Trick with these things is to start noting what's onscreen when it happens, and spotting commonalities, like "it always seems to happen when I've got XYZ plugin window showing" etc.


----------



## b_elliott (Mar 20, 2022)

That's a helpful tip. 
I noticed my other system (laptop Win10) has no mouse issues; rather can take up to a minute for an app to load. 
Seems the older I get, the more impatient. lol


----------



## Dietz (Mar 20, 2022)

I think I have found the perfect solution to prevent a mouse from disappearing:


----------



## composerguy78 (Mar 20, 2022)

I have found this also in reaper - I found it only did so in using certain color themes. I find the default ones give me no issues so I’m sticking with those!


----------



## b_elliott (Mar 22, 2022)

composerguy78 said:


> I have found this also in reaper - I found it only did so in using certain color themes. I find the default ones give me no issues so I’m sticking with those!


I switched back to the default theme. Over the past few days not as bad = that's good.
Then today I lost the mouse cursor big time and had to ctl-alt-del the session. The cause was Audio Damage Rough Rider 2 (one of their retired unsupported vst2 freebies). I ended up deleting that plugin and updating to AD's Rough Rider 3 (also free) which is vst3 and works perfectly inside Reaper. 
Likely there are other broken vsts to watch for & ditch, especially the freebie unsupported vsts I've recently DLed.
Hopefully these two actions can simmer things down for my mousey.





Cheers, Bill


----------



## cedricm (Mar 23, 2022)

A few settings might mitigate the issue:
- Enable Mouse cursor trail
- Enable pointer shadow
- Disable Hide Poiinter while Tyyping
- Show cursor position shortcut (by default CTRL)
- Also a trick used for video games: change the cursor color to one rarely used color, such as Magenta.
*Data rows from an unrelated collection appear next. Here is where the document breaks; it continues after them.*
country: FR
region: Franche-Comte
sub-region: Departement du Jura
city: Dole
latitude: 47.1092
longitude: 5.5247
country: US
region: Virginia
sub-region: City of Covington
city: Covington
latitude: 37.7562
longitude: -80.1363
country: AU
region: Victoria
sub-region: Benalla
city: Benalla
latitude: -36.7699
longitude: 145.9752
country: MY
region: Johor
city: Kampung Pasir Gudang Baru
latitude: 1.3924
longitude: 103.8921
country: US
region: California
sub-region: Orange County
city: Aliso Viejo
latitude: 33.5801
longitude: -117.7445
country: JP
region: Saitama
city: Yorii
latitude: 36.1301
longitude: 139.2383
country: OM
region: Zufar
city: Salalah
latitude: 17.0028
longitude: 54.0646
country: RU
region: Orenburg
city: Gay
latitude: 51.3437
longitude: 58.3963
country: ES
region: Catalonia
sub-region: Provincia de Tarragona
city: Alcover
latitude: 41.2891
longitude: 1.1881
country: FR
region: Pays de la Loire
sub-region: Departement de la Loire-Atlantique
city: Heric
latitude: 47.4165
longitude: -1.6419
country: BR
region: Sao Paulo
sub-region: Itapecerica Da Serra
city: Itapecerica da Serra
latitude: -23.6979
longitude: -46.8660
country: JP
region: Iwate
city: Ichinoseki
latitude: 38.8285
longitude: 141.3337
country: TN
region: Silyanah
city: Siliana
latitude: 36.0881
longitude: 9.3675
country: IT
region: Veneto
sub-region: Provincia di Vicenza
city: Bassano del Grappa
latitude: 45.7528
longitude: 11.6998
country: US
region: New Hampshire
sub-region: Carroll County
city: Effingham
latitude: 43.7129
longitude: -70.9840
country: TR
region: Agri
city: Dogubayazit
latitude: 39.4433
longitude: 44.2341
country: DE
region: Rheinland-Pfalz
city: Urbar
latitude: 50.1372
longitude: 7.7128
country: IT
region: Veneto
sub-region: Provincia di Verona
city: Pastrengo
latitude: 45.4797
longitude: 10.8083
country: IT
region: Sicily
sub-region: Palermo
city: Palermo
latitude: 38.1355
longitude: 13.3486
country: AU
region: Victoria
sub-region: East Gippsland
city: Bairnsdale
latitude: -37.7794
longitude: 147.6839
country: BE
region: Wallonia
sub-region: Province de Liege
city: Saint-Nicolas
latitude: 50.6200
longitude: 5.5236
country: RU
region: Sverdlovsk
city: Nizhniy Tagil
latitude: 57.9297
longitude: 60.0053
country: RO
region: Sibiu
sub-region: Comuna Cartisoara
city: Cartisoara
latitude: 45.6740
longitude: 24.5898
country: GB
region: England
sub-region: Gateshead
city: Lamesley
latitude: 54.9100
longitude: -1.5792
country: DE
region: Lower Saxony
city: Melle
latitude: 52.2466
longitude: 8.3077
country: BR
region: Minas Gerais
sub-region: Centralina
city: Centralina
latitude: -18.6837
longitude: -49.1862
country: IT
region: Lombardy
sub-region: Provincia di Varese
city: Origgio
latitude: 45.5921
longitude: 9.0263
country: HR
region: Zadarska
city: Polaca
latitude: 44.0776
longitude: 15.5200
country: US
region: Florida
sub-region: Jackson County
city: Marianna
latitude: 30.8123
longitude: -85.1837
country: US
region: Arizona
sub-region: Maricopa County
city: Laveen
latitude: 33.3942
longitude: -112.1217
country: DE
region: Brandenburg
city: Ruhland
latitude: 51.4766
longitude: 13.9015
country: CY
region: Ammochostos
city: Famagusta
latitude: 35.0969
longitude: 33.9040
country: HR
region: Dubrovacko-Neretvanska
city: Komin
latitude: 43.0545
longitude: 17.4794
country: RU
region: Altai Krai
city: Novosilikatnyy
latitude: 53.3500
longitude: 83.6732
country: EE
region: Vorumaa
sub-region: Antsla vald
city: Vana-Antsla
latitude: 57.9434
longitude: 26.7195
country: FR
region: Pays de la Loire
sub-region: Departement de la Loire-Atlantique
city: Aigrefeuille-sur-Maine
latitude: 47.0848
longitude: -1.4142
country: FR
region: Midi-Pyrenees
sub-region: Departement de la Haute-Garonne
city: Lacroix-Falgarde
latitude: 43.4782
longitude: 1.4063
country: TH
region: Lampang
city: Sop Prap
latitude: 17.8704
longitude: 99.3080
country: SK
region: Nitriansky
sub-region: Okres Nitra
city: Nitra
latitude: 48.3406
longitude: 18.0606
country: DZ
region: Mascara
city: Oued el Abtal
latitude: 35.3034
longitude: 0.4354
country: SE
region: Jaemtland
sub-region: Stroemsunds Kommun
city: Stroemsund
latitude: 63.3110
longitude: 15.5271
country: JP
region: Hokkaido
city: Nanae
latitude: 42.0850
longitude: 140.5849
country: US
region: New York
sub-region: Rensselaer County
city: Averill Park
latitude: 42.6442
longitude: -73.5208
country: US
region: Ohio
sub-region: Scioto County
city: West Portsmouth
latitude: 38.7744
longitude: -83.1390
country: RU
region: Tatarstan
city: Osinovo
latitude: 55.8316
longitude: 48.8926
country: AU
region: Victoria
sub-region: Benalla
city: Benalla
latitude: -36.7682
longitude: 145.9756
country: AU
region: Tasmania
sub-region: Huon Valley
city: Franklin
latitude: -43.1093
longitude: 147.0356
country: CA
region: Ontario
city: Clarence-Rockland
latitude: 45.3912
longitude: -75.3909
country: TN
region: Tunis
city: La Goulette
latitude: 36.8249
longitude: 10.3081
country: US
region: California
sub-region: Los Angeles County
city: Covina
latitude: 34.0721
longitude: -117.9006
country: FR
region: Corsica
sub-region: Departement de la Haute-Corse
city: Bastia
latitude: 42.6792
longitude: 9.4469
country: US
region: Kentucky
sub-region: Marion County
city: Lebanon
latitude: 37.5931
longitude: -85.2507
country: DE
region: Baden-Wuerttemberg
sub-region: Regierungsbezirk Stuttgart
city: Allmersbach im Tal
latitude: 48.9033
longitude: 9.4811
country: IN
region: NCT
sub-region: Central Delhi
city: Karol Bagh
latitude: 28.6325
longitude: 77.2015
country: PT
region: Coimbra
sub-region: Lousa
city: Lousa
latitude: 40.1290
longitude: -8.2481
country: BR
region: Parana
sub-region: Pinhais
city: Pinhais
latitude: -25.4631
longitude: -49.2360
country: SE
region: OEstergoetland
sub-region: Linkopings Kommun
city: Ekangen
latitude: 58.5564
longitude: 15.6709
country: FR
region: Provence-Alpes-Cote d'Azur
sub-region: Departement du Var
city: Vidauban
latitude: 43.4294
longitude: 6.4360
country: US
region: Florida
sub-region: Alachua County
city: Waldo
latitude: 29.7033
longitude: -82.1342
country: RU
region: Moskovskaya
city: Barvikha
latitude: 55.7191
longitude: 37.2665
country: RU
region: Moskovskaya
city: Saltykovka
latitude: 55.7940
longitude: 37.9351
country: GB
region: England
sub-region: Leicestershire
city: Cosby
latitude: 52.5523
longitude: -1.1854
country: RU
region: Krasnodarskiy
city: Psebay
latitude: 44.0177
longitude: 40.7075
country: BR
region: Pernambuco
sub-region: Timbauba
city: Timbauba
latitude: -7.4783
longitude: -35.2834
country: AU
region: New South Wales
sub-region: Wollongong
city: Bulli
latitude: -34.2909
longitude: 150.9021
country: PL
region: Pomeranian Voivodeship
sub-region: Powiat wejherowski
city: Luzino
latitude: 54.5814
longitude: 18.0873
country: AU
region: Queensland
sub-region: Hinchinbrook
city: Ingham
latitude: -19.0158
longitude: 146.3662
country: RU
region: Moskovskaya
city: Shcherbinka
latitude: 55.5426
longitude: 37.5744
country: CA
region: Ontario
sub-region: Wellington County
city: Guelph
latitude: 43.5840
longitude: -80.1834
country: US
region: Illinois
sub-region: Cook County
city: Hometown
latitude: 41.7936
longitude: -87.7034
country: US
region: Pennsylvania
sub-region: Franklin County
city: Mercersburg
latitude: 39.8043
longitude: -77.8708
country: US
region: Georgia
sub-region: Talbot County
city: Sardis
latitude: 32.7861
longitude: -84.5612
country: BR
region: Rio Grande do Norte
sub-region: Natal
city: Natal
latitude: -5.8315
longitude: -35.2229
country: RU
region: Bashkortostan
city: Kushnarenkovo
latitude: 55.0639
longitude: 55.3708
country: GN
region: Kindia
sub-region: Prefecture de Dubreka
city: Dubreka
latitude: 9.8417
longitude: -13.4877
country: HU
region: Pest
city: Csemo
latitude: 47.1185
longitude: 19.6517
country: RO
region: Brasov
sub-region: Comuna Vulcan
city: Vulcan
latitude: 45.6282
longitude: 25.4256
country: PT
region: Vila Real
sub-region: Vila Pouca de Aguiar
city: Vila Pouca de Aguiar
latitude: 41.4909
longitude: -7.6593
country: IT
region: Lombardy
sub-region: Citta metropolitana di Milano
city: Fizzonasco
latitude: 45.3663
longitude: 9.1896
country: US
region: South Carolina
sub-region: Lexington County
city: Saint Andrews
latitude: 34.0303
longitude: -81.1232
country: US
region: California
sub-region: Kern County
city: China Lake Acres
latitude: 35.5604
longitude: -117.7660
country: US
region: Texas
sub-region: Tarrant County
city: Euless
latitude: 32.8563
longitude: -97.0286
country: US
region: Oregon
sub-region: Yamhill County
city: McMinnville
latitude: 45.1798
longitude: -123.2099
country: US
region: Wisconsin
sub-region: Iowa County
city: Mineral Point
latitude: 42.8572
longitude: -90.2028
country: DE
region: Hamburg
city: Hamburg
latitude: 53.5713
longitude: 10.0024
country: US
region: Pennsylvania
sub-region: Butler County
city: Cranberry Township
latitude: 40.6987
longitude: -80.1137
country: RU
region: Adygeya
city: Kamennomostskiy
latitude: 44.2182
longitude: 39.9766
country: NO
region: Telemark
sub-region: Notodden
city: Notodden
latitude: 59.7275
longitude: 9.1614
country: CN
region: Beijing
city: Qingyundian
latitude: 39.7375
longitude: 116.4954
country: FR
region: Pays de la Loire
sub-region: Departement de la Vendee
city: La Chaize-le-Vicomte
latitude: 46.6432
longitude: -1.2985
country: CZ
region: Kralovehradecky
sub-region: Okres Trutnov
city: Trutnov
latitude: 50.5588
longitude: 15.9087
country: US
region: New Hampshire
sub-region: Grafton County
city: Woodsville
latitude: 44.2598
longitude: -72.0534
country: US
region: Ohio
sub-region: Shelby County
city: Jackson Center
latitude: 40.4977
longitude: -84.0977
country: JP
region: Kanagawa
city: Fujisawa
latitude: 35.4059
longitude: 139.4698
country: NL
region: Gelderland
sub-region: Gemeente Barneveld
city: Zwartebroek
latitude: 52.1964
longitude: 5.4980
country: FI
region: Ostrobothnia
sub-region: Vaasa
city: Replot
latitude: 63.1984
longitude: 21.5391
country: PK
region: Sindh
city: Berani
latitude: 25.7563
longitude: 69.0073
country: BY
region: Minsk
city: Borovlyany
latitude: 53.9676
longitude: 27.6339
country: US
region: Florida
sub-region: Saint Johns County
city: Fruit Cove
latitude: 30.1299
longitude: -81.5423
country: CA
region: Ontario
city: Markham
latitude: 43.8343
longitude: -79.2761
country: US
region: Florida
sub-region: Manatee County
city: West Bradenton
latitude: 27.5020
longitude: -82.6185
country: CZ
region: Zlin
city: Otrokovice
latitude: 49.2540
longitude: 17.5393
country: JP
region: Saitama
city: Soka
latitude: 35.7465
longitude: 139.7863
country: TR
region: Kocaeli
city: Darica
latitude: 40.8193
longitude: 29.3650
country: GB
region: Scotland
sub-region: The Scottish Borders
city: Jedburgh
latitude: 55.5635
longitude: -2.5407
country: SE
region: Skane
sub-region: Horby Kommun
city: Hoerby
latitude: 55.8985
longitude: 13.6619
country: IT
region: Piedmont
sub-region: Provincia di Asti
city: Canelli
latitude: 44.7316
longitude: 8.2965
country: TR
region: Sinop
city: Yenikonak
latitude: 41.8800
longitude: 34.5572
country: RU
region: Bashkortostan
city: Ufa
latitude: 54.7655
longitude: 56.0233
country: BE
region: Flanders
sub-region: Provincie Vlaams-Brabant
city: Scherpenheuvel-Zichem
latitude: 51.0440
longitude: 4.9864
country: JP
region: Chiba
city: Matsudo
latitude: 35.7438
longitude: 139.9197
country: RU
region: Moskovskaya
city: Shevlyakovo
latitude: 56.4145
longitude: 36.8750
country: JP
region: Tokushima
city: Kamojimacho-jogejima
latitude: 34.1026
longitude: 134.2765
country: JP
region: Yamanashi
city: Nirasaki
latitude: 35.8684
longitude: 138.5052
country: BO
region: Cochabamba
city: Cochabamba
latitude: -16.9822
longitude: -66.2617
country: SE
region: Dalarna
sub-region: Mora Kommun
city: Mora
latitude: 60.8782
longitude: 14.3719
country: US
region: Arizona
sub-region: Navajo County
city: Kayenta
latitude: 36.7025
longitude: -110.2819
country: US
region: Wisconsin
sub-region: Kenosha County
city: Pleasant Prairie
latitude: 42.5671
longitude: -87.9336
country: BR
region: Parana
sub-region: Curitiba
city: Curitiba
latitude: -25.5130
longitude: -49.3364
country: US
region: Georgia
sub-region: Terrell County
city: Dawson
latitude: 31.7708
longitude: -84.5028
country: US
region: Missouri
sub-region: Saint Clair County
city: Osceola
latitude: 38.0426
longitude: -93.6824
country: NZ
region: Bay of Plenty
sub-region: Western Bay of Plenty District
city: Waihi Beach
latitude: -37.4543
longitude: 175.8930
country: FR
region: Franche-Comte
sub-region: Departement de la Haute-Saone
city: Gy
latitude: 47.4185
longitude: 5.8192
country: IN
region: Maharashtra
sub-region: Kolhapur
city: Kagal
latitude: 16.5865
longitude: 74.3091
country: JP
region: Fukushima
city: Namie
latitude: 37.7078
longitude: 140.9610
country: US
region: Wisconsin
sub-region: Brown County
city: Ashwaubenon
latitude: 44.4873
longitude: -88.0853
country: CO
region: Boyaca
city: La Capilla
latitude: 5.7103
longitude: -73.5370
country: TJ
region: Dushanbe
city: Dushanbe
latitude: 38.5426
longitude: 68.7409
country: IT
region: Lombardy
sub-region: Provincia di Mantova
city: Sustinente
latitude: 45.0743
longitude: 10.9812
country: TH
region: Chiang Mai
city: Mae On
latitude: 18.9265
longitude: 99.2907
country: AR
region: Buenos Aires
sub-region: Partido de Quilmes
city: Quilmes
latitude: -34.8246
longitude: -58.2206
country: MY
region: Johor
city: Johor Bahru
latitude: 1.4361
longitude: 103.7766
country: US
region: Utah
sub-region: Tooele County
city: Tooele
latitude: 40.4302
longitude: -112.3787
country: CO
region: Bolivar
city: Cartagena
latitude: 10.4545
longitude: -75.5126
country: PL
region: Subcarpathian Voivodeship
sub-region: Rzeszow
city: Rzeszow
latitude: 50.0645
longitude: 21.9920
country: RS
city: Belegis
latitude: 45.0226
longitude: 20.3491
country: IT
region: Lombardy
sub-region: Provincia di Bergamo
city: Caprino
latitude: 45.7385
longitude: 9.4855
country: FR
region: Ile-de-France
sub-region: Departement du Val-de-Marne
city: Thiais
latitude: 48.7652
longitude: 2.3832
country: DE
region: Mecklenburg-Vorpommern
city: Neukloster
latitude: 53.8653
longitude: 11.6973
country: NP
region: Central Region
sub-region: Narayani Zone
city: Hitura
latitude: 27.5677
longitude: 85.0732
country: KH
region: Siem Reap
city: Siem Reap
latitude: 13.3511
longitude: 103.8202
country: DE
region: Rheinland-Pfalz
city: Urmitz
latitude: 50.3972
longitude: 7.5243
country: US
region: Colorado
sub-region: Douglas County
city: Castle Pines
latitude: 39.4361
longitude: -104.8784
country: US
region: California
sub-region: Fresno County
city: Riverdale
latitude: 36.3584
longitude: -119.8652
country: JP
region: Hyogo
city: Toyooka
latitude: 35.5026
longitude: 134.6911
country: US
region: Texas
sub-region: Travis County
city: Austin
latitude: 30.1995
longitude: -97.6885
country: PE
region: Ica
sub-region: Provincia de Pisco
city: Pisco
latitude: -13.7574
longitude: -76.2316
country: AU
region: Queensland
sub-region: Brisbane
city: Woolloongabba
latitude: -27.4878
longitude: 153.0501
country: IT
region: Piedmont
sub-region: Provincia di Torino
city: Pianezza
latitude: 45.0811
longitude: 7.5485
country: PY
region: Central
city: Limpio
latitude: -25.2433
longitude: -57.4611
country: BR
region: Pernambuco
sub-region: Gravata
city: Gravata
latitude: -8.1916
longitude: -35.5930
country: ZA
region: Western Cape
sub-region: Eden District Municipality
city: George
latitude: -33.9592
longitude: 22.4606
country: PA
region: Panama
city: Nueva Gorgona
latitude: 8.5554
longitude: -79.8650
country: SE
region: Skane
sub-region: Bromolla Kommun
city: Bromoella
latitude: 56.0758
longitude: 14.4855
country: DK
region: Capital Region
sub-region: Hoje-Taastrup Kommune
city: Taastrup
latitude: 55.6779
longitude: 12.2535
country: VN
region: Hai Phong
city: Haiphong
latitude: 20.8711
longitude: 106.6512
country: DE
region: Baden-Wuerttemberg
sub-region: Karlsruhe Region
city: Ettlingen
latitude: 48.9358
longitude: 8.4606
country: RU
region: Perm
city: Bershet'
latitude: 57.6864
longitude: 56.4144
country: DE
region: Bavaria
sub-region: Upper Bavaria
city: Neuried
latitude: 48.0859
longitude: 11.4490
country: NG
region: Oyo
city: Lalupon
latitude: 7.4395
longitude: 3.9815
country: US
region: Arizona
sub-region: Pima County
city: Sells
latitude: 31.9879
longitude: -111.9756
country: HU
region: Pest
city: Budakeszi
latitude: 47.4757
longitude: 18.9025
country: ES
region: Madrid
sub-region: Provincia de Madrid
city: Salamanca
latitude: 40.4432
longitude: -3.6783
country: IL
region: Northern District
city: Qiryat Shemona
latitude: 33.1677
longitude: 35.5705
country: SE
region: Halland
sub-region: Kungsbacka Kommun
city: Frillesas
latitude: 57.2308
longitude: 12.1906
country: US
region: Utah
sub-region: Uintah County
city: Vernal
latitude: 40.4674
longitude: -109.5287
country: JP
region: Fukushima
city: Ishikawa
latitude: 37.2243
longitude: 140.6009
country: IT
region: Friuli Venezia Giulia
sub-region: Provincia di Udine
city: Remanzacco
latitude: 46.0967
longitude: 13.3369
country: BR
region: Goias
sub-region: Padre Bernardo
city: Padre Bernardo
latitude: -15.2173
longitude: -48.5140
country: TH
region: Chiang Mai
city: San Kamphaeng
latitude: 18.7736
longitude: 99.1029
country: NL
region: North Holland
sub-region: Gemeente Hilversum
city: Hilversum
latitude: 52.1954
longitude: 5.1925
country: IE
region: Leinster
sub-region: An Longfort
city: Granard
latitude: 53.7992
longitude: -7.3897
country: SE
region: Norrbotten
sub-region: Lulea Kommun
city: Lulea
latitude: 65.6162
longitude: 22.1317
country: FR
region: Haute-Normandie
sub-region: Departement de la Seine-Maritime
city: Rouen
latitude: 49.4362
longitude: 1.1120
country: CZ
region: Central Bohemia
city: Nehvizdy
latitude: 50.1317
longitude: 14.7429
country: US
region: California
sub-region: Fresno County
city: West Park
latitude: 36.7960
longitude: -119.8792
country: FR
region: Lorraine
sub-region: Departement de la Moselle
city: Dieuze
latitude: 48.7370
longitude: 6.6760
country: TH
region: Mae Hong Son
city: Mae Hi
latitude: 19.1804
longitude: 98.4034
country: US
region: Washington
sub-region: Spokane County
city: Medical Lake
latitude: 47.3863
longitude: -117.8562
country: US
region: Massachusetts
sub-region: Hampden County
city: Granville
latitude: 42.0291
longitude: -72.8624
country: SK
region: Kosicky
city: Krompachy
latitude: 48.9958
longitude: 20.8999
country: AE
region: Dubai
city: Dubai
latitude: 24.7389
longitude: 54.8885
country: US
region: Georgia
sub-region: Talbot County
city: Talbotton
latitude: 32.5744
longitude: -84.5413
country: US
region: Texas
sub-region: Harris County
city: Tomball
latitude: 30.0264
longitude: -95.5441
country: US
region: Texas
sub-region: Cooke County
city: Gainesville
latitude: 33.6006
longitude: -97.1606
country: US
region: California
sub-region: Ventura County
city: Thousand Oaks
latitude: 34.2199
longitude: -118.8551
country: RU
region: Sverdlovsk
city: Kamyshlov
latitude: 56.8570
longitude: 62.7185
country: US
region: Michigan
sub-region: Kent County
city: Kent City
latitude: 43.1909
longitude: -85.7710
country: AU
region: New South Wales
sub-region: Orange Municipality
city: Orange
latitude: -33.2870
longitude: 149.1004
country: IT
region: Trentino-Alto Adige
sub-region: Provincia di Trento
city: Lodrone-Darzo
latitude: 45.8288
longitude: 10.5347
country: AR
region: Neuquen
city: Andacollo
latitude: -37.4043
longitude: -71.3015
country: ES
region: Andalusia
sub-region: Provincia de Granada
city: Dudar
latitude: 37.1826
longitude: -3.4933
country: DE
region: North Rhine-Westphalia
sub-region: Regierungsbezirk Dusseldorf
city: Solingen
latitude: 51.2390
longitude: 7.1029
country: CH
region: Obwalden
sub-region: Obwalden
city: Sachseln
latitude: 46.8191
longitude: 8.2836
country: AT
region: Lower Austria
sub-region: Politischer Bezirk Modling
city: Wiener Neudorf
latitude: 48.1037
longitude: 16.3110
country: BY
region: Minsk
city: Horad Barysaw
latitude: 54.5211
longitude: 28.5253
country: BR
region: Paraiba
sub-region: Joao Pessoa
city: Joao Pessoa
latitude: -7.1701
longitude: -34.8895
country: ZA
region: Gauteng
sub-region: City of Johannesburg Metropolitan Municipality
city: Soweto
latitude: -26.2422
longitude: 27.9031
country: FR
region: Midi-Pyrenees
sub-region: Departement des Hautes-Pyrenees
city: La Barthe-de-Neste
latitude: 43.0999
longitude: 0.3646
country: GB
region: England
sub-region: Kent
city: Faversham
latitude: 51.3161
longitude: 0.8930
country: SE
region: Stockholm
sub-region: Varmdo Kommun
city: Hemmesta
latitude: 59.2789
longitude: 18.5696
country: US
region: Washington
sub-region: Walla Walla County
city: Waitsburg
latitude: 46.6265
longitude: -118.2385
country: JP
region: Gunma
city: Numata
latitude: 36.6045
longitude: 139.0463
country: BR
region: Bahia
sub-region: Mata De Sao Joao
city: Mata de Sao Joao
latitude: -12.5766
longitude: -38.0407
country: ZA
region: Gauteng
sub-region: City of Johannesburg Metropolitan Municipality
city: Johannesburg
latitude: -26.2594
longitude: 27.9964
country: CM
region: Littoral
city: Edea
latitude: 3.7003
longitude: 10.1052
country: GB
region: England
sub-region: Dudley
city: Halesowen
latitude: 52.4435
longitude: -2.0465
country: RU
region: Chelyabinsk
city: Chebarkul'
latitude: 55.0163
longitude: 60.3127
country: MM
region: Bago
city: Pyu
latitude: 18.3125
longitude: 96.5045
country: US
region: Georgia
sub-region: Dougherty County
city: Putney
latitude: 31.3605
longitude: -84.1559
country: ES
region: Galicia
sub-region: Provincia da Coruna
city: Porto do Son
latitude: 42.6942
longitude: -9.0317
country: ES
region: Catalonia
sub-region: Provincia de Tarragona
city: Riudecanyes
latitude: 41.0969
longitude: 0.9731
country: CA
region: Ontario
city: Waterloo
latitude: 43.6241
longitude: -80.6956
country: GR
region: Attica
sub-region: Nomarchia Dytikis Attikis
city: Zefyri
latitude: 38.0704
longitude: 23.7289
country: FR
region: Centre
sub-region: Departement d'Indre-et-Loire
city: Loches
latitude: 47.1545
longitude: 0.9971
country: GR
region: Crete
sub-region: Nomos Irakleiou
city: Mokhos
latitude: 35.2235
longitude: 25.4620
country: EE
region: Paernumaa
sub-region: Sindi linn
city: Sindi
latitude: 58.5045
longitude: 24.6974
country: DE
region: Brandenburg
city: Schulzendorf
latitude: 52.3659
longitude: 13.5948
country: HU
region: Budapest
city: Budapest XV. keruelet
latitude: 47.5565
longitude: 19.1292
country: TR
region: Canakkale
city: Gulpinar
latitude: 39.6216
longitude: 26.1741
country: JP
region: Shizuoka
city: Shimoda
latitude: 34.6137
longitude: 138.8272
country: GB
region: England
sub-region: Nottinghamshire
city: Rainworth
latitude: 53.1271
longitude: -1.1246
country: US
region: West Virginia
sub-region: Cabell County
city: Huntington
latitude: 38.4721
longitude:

You may also want to try to change the pointer and back again in case the configuration was corrupted.


----------



## b_elliott (Mar 23, 2022)

cedricm said:


> A few settings might mitigate the issue:
> - Enable Mouse cursor trail
> - Enable pointer shadow
> - Disable Hide Poiinter while Tyyping
> ...


Useful. I now rock a magenta pointer amongst other tweaks.
Thank you.


----------